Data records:
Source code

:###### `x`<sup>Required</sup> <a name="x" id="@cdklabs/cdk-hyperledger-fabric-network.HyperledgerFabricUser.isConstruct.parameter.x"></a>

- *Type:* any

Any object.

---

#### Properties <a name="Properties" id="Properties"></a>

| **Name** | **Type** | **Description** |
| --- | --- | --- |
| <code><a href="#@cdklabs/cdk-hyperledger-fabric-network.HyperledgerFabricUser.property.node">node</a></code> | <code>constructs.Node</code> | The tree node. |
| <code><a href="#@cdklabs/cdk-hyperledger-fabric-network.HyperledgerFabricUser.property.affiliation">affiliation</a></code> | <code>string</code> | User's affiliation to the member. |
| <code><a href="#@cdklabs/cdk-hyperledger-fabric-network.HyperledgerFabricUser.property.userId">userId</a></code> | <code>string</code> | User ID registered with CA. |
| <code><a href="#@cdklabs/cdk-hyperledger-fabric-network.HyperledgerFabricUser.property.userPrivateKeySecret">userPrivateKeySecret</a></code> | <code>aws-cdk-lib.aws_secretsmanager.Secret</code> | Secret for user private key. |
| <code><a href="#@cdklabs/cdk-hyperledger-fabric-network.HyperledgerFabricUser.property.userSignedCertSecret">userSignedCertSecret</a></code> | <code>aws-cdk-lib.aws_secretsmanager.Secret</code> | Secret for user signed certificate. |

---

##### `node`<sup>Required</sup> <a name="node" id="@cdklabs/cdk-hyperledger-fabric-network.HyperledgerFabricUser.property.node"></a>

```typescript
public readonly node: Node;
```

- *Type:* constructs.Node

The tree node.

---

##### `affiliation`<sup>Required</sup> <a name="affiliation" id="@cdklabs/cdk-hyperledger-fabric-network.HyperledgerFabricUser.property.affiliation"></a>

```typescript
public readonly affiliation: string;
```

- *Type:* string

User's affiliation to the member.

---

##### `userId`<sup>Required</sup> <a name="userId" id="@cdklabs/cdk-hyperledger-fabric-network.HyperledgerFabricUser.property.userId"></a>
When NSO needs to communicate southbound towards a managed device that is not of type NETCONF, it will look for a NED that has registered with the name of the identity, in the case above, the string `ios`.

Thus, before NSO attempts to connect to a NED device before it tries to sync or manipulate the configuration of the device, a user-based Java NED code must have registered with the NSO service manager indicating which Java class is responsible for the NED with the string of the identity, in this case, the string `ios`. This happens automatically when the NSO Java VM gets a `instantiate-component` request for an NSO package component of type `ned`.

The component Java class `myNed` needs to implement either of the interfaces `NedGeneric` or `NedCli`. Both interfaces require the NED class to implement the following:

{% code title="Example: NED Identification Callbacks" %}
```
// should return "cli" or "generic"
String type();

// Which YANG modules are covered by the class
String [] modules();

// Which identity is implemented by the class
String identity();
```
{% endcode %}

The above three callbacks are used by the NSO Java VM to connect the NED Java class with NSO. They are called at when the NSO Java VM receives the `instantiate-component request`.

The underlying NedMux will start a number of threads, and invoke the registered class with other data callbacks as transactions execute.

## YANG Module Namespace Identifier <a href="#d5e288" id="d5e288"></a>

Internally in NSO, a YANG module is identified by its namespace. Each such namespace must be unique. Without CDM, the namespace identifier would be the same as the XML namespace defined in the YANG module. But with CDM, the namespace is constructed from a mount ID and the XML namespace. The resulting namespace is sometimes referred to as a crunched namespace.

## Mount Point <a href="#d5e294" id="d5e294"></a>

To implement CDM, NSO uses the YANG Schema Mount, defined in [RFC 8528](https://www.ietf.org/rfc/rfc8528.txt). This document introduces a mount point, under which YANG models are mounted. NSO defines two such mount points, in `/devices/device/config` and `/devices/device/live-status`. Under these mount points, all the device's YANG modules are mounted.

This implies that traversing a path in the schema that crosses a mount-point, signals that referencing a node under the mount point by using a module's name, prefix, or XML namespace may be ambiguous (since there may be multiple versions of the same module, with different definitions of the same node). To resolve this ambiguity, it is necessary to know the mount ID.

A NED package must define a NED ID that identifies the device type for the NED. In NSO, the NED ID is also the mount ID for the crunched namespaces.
--
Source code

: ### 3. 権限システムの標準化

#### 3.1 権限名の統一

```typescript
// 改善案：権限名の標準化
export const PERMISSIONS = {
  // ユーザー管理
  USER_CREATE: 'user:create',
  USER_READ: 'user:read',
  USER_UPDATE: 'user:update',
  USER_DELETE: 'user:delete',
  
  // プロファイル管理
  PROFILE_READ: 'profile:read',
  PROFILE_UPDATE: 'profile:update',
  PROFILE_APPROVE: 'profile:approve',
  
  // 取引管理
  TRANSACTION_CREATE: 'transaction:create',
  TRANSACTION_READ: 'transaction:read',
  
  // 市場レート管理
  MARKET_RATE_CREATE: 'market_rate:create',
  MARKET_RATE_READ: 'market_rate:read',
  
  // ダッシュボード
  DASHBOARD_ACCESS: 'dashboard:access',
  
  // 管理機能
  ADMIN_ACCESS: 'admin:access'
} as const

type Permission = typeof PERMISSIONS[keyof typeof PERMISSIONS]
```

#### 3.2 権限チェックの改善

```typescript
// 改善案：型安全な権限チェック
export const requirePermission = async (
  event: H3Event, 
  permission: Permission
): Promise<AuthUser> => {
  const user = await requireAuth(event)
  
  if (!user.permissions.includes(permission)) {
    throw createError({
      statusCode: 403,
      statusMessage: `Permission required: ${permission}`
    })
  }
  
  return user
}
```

Directions — Please count the lines above containing "cdklabs"; number only.

Task output — 9